**Work to complete:** Rewrite the extracted text of every row with "Registro Civil" swapped for "Registro Nacional" and everything else unchanged. Give only the extracted text and leave the pictures out.
** Supplied material follows **
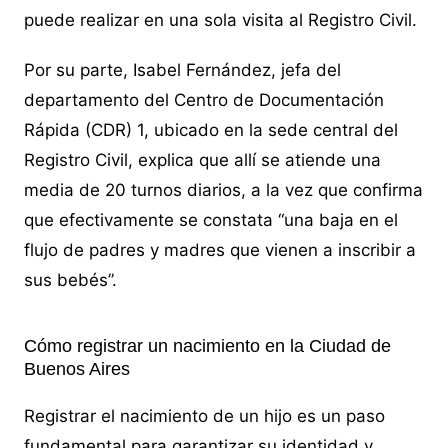
puede realizar en una sola visita al Registro Civil.
Por su parte, Isabel Fernández, jefa del
departamento del Centro de Documentación
Rápida (CDR) 1, ubicado en la sede central del
Registro Civil, explica que allí se atiende una
media de 20 turnos diarios, a la vez que confirma
que efectivamente se constata “una baja en el
flujo de padres y madres que vienen a inscribir a
sus bebés”.
Cómo registrar un nacimiento en la Ciudad de
Buenos Aires
Registrar el nacimiento de un hijo es un paso
fundamental para garantizar su identidad y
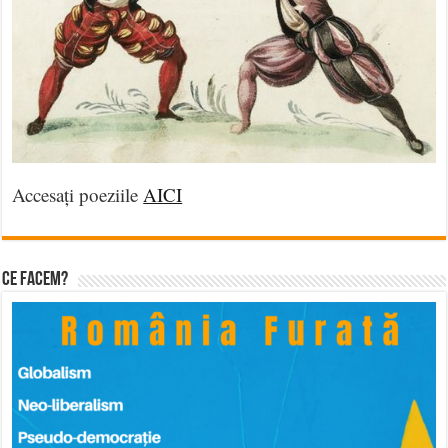
Accesați poeziile
AICI
Ce facem?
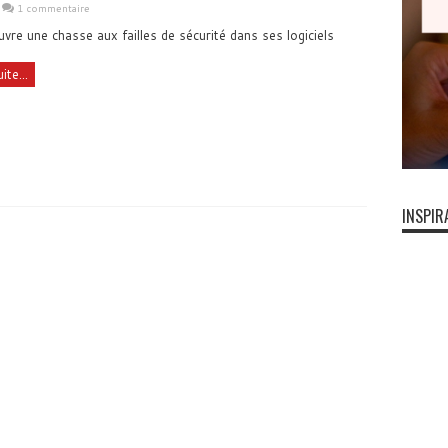
1 commentaire
vre une chasse aux failles de sécurité dans ses logiciels
ite...
INSPIR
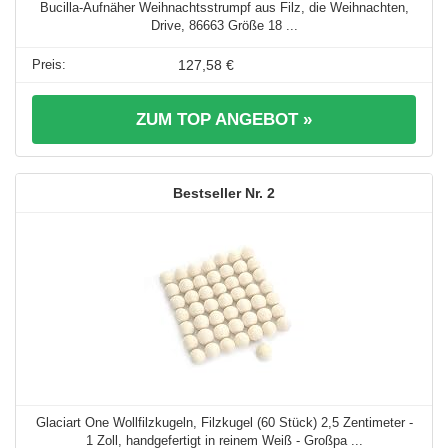
Bucilla-Aufnäher Weihnachtsstrumpf aus Filz, die Weihnachten,
Drive, 86663 Größe 18 ...
127,58 €
ZUM TOP ANGEBOT »
2
Glaciart One Wollfilzkugeln, Filzkugel (60 Stück) 2,5 Zentimeter -
1 Zoll, handgefertigt in reinem Weiß - Großpa ...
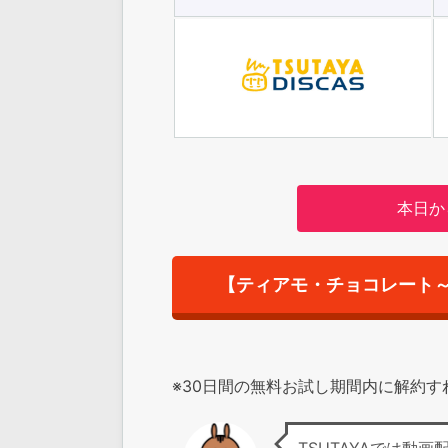
本日か
【ティアモ・チョコレート
※30日間の無料お試し期間内に解約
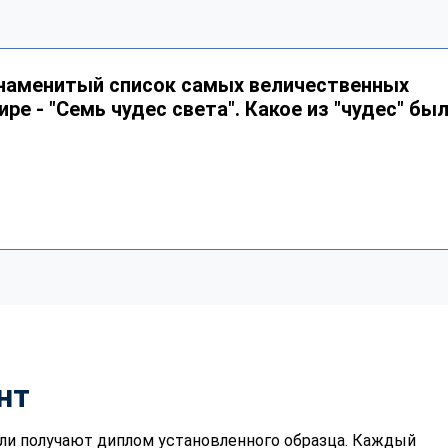
знаменитый список самых величественных
ре - "Семь чудес света". Какое из "чудес" бы
нт
ли получают диплом установленного образца. Каждый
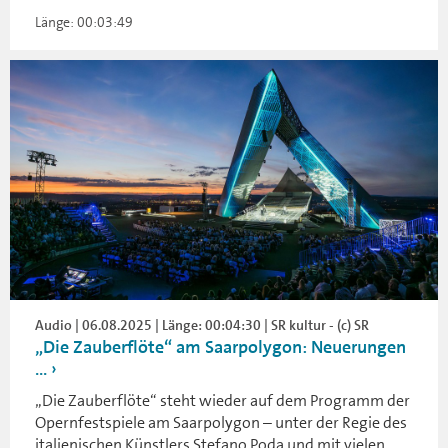
Länge: 00:03:49
Audio | 06.08.2025 | Länge: 00:04:30 | SR kultur - (c) SR
„Die Zauberflöte“ am Saarpolygon: Neuerungen
...
„Die Zauberflöte“ steht wieder auf dem Programm der
Opernfestspiele am Saarpolygon – unter der Regie des
italienischen Künstlers Stefano Poda und mit vielen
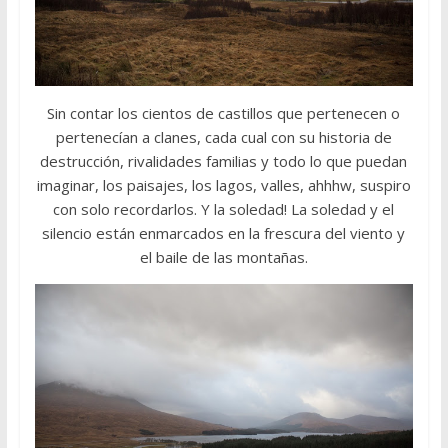
Sin contar los cientos de castillos que pertenecen o
pertenecían a clanes, cada cual con su historia de
destrucción, rivalidades familias y todo lo que puedan
imaginar, los paisajes, los lagos, valles, ahhhw, suspiro
con solo recordarlos. Y la soledad! La soledad y el
silencio están enmarcados en la frescura del viento y
el baile de las montañas.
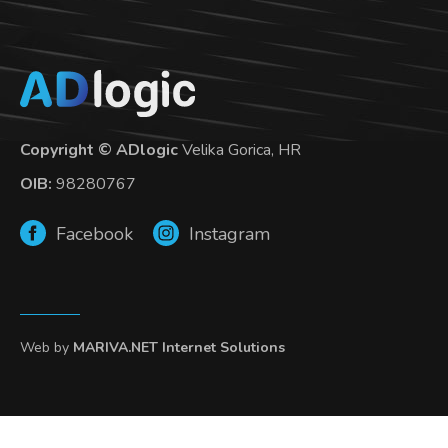
Copyright © ADlogic
Velika Gorica, HR
OIB:
98280767
Facebook
Instagram
Web by
MARIVA.NET Internet Solutions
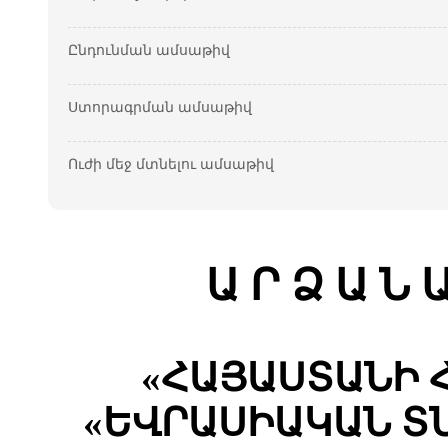
Ընդունման ամսաթիվ
Ստորագրման ամսաթիվ
Ուժի մեջ մտնելու ամսաթիվ
Ա Ր Ձ Ա Ն Ա
«
ՀԱՅԱՍՏԱՆԻ
«
ԵՎՐԱՍԻԱԿԱՆ
Տ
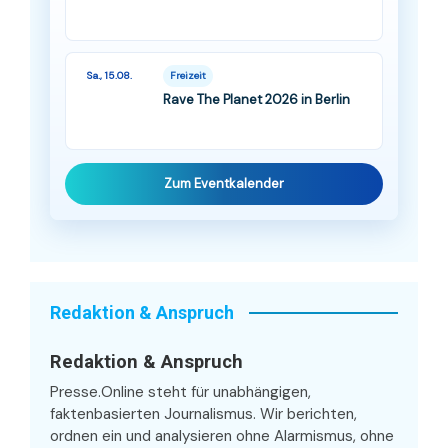
Sa., 15.08.
Freizeit
Rave The Planet 2026 in Berlin
Zum Eventkalender
Redaktion & Anspruch
Redaktion & Anspruch
Presse.Online steht für unabhängigen,
faktenbasierten Journalismus. Wir berichten,
ordnen ein und analysieren ohne Alarmismus, ohne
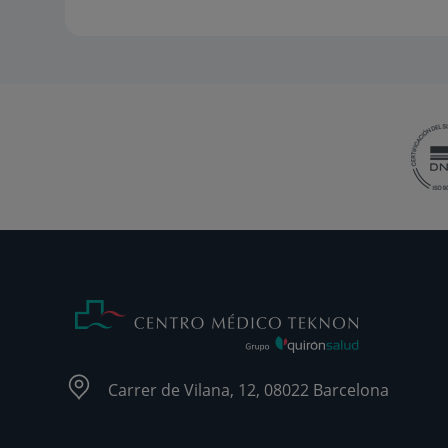
Carrer de Vilana, 12, 08022 Barcelona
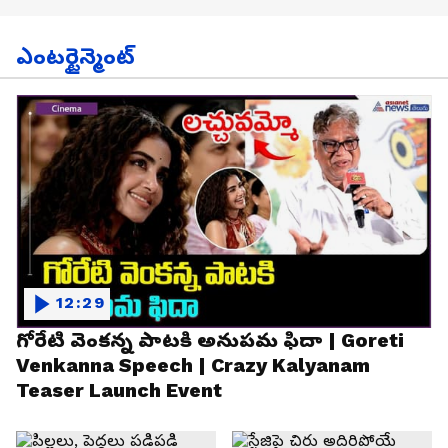
ఎంటర్టైన్మెంట్
12:29
గోరేటి వెంకన్న పాటకి అనుపమ ఫిదా | Goreti
Venkanna Speech | Crazy Kalyanam
Teaser Launch Event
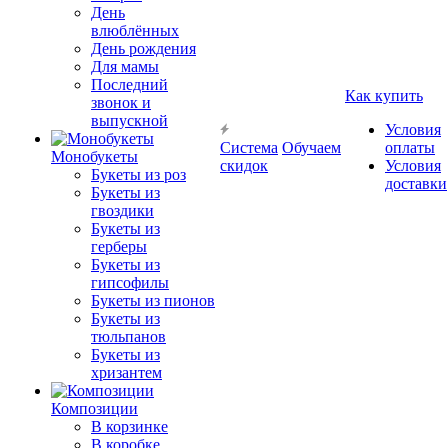
День
влюблённых
День рождения
Для мамы
Последний
Как купить
звонок и
выпускной
Условия
Система
Обучаем
оплаты
Монобукеты
скидок
Условия
Букеты из роз
доставки
Букеты из
гвоздики
Букеты из
герберы
Букеты из
гипсофилы
Букеты из пионов
Букеты из
тюльпанов
Букеты из
хризантем
Композиции
В корзинке
В коробке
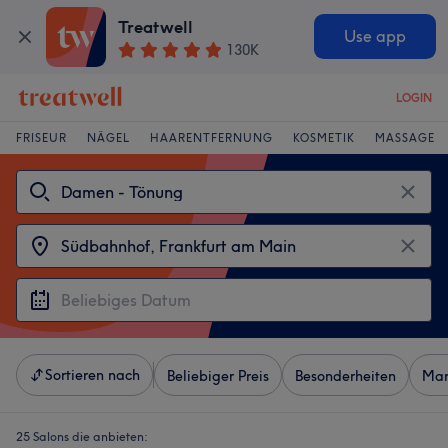
Treatwell
Use app
130K
LOGIN
FRISEUR
NÄGEL
HAARENTFERNUNG
KOSMETIK
MASSAGE
Sortieren nach
Beliebiger Preis
Besonderheiten
Mar
25 Salons die anbieten:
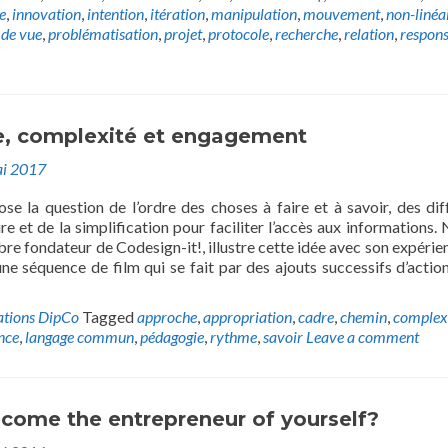
e
,
innovation
,
intention
,
itération
,
manipulation
,
mouvement
,
non-linéa
 de vue
,
problématisation
,
projet
,
protocole
,
recherche
,
relation
,
respons
, complexité et engagement
i 2017
se la question de l’ordre des choses à faire et à savoir, des dif
re et de la simplification pour faciliter l’accès aux informations. 
e fondateur de Codesign-it!, illustre cette idée avec son expérie
ne séquence de film qui se fait par des ajouts successifs d’actio
ations DipCo
Tagged
approche
,
appropriation
,
cadre
,
chemin
,
complex
nce
,
langage commun
,
pédagogie
,
rythme
,
savoir
Leave a comment
come the entrepreneur of yourself?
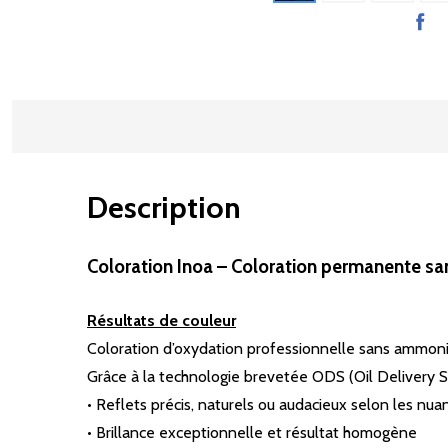
Description
Coloration Inoa – Coloration permanente s
Résultats de couleur
Coloration d’oxydation professionnelle sans ammoniaqu
Grâce à la technologie brevetée ODS (Oil Delivery S
• Reflets précis, naturels ou audacieux selon les nua
• Brillance exceptionnelle et résultat homogène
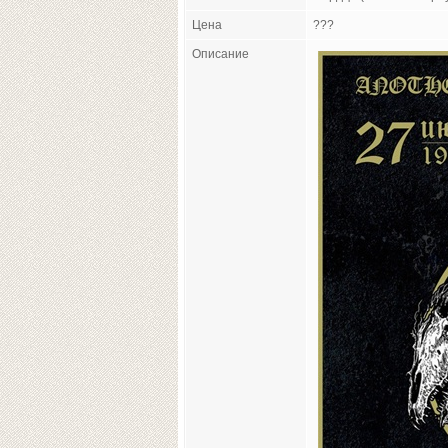
Цена
???
Описание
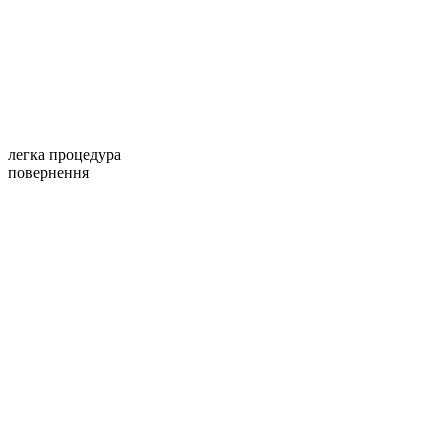
легка процедура
повернення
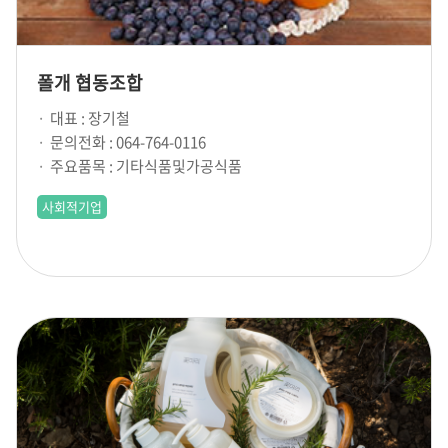
폴개 협동조합
대표 : 장기철
문의전화 : 064-764-0116
주요품목 : 기타식품및가공식품
사회적기업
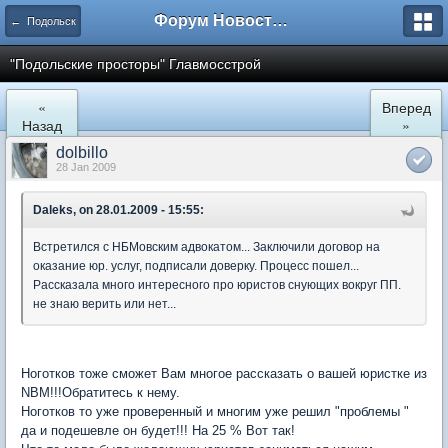
Форум Новостройки
← Подольск
"Подольские просторы" Главмосстрой
«
Вперед
Назад
»
dolbillo
28 Jan 2009
Daleks, on 28.01.2009 - 15:55:
Встретился с НБМовским адвокатом... Заключили договор на
оказание юр. услуг, подписали доверку. Процесс пошел...
Рассказала много интересного про юристов снующих вокруг ПП.
не знаю верить или нет...
Ноготков тоже сможет Вам многое рассказать о вашей юристке из
NBM!!!Обратитесь к нему.
Ноготков то уже проверенный и многим уже решил "проблемы "
да и подешевле он будет!!! На 25 % Вот так!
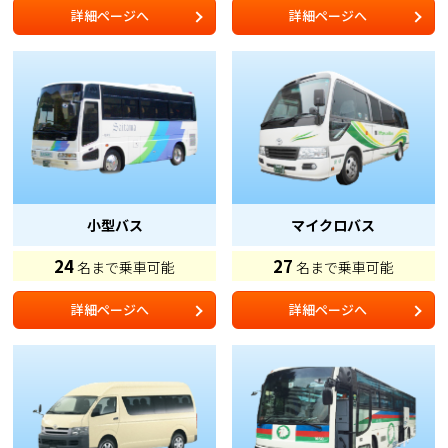
詳細ページへ
詳細ページへ
小型バス
マイクロバス
24
27
名まで乗車可能
名まで乗車可能
詳細ページへ
詳細ページへ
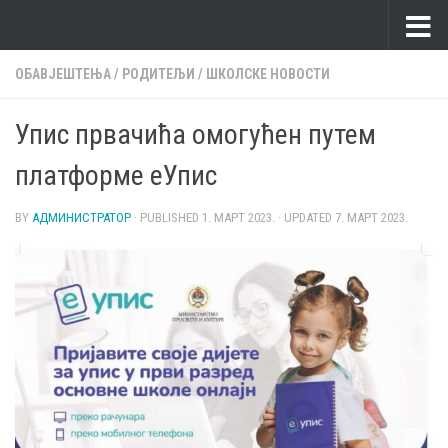
Skip to content
ОБАВЈЕШТЕЊА
/
РОДИТЕЉИ
/
ШКОЛСКЕ НОВОСТИ
Упис првачића омогућен путем
платформе еУпис
BY
АДМИНИСТРАТОР
· PUBLISHED
1. МАРТ 2023.
· UPDATED
7. МАРТ 2023.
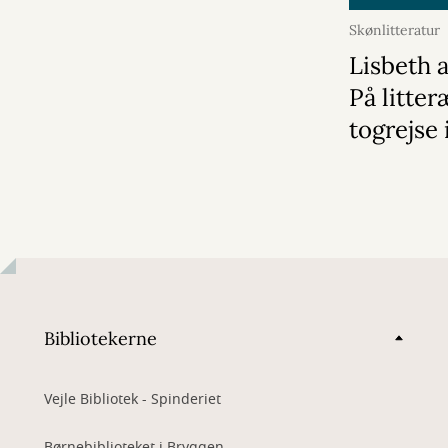
Skønlitteratur
Lisbeth 
På litter
togrejse
Bibliotekerne
Vejle Bibliotek - Spinderiet
Børnebiblioteket i Bryggen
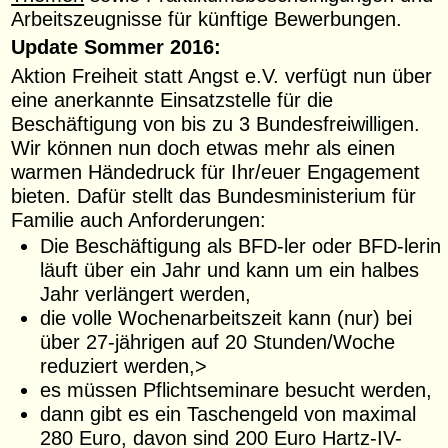
Arbeitszeugnisse für künftige Bewerbungen.
Update Sommer 2016:
Aktion Freiheit statt Angst e.V. verfügt nun über
eine anerkannte Einsatzstelle für die
Beschäftigung von bis zu 3 Bundesfreiwilligen.
Wir können nun doch etwas mehr als einen
warmen Händedruck für Ihr/euer Engagement
bieten. Dafür stellt das Bundesministerium für
Familie auch Anforderungen:
Die Beschäftigung als BFD-ler oder BFD-lerin
läuft über ein Jahr und kann um ein halbes
Jahr verlängert werden,
die volle Wochenarbeitszeit kann (nur) bei
über 27-jährigen auf 20 Stunden/Woche
reduziert werden,>
es müssen Pflichtseminare besucht werden,
dann gibt es ein Taschengeld von maximal
280 Euro, davon sind 200 Euro Hartz-IV-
** End of Supplied material **
**Solution below:**
puede realizar en una sola visita al Registro Nacional.
Por su parte, Isabel Fernández, jefa del
departamento del Centro de Documentación
Rápida (CDR) 1, ubicado en la sede central del
Registro Nacional, explica que allí se atiende una
media de 20 turnos diarios, a la vez que confirma
que efectivamente se constata “una baja en el
flujo de padres y madres que vienen a inscribir a
sus bebés”.
Cómo registrar un nacimiento en la Ciudad de
Buenos Aires
Registrar el nacimiento de un hijo es un paso
fundamental para garantizar su identidad y
Accesați poeziile
AICI
Ce facem?
1 commentaire
vre une chasse aux failles de sécurité dans ses logiciels
ite...
INSPIR
Bucilla-Aufnäher Weihnachtsstrumpf aus Filz, die Weihnachten,
Drive, 86663 Größe 18 ...
127,58 €
ZUM TOP ANGEBOT »
2
Glaciart One Wollfilzkugeln, Filzkugel (60 Stück) 2,5 Zentimeter -
1 Zoll, handgefertigt in reinem Weiß - Großpa ...
本日か
【ティアモ・チョコレート
※30日間の無料お試し期間内に解約
знаменитый список самых величественных
ре - "Семь чудес света". Какое из "чудес" бы
нт
ли получают диплом установленного образца. Каждый
Länge: 00:03:49
Audio | 06.08.2025 | Länge: 00:04:30 | SR kultur - (c) SR
„Die Zauberflöte“ am Saarpolygon: Neuerungen
...
„Die Zauberflöte“ steht wieder auf dem Programm der
Opernfestspiele am Saarpolygon – unter der Regie des
italienischen Künstlers Stefano Poda und mit vielen
Sin contar los cientos de castillos que pertenecen o
pertenecían a clanes, cada cual con su historia de
destrucción, rivalidades familias y todo lo que puedan
imaginar, los paisajes, los lagos, valles, ahhhw, suspiro
con solo recordarlos. Y la soledad! La soledad y el
silencio están enmarcados en la frescura del viento y
el baile de las montañas.
Copyright © ADlogic
Velika Gorica, HR
OIB:
98280767
Facebook
Instagram
Web by
MARIVA.NET Internet Solutions
Ընդունման ամսաթիվ
Ստորագրման ամսաթիվ
Ուժի մեջ մտնելու ամսաթիվ
Ա Ր Ձ Ա Ն Ա
«
ՀԱՅԱՍՏԱՆԻ
«
ԵՎՐԱՍԻԱԿԱՆ
Տ
Sa., 15.08.
Freizeit
Rave The Planet 2026 in Berlin
Zum Eventkalender
Redaktion & Anspruch
Redaktion & Anspruch
Presse.Online steht für unabhängigen,
faktenbasierten Journalismus. Wir berichten,
ordnen ein und analysieren ohne Alarmismus, ohne
Carrer de Vilana, 12, 08022 Barcelona
ఎంటర్టైన్మెంట్
12:29
గోరేటి వెంకన్న పాటకి అనుపమ ఫిదా | Goreti
Venkanna Speech | Crazy Kalyanam
Teaser Launch Event
День
влюблённых
День рождения
Для мамы
Последний
Как купить
звонок и
выпускной
Условия
Система
Обучаем
оплаты
Монобукеты
скидок
Условия
Букеты из роз
доставки
Букеты из
гвоздики
Букеты из
герберы
Букеты из
гипсофилы
Букеты из пионов
Букеты из
тюльпанов
Букеты из
хризантем
Композиции
В корзинке
В коробке
Treatwell
Use app
130K
LOGIN
FRISEUR
NÄGEL
HAARENTFERNUNG
KOSMETIK
MASSAGE
Sortieren nach
Beliebiger Preis
Besonderheiten
Mar
25 Salons die anbieten:
e
,
innovation
,
intention
,
itération
,
manipulation
,
mouvement
,
non-linéa
 de vue
,
problématisation
,
projet
,
protocole
,
recherche
,
relation
,
respons
, complexité et engagement
i 2017
se la question de l’ordre des choses à faire et à savoir, des dif
re et de la simplification pour faciliter l’accès aux informations. 
e fondateur de Codesign-it!, illustre cette idée avec son expérie
ne séquence de film qui se fait par des ajouts successifs d’actio
ations DipCo
Tagged
approche
,
appropriation
,
cadre
,
chemin
,
complex
nce
,
langage commun
,
pédagogie
,
rythme
,
savoir
Leave a comment
come the entrepreneur of yourself?
Description
Coloration Inoa – Coloration permanente s
Résultats de couleur
Coloration d’oxydation professionnelle sans ammoniaqu
Grâce à la technologie brevetée ODS (Oil Delivery S
• Reflets précis, naturels ou audacieux selon les nua
• Brillance exceptionnelle et résultat homogène
Цена
???
Описание
легка процедура
повернення
폴개 협동조합
대표 : 장기철
문의전화 : 064-764-0116
주요품목 : 기타식품및가공식품
사회적기업
Форум Новостройки
← Подольск
"Подольские просторы" Главмосстрой
«
Вперед
Назад
»
dolbillo
28 Jan 2009
Daleks, on 28.01.2009 - 15:55:
Встретился с НБМовским адвокатом... Заключили договор на
оказание юр. услуг, подписали доверку. Процесс пошел...
Рассказала много интересного про юристов снующих вокруг ПП.
не знаю верить или нет...
Ноготков тоже сможет Вам многое рассказать о вашей юристке из
NBM!!!Обратитесь к нему.
Ноготков то уже проверенный и многим уже решил "проблемы "
да и подешевле он будет!!! На 25 % Вот так!
詳細ページへ
詳細ページへ
小型バス
マイクロバス
24
27
名まで乗車可能
名まで乗車可能
詳細ページへ
詳細ページへ
Skip to content
ОБАВЈЕШТЕЊА
/
РОДИТЕЉИ
/
ШКОЛСКЕ НОВОСТИ
Упис првачића омогућен путем
платформе еУпис
BY
АДМИНИСТРАТОР
· PUBLISHED
1. МАРТ 2023.
· UPDATED
7. МАРТ 2023.
Skønlitteratur
Lisbeth 
På litter
togrejse
Bibliotekerne
Vejle Bibliotek - Spinderiet
Børnebiblioteket i Bryggen
Arbeitszeugnisse für künftige Bewerbungen.
Update Sommer 2016:
Aktion Freiheit statt Angst e.V. verfügt nun über
eine anerkannte Einsatzstelle für die
Beschäftigung von bis zu 3 Bundesfreiwilligen.
Wir können nun doch etwas mehr als einen
warmen Händedruck für Ihr/euer Engagement
bieten. Dafür stellt das Bundesministerium für
Familie auch Anforderungen:
Die Beschäftigung als BFD-ler oder BFD-lerin
läuft über ein Jahr und kann um ein halbes
Jahr verlängert werden,
die volle Wochenarbeitszeit kann (nur) bei
über 27-jährigen auf 20 Stunden/Woche
reduziert werden,>
es müssen Pflichtseminare besucht werden,
dann gibt es ein Taschengeld von maximal
280 Euro, davon sind 200 Euro Hartz-IV-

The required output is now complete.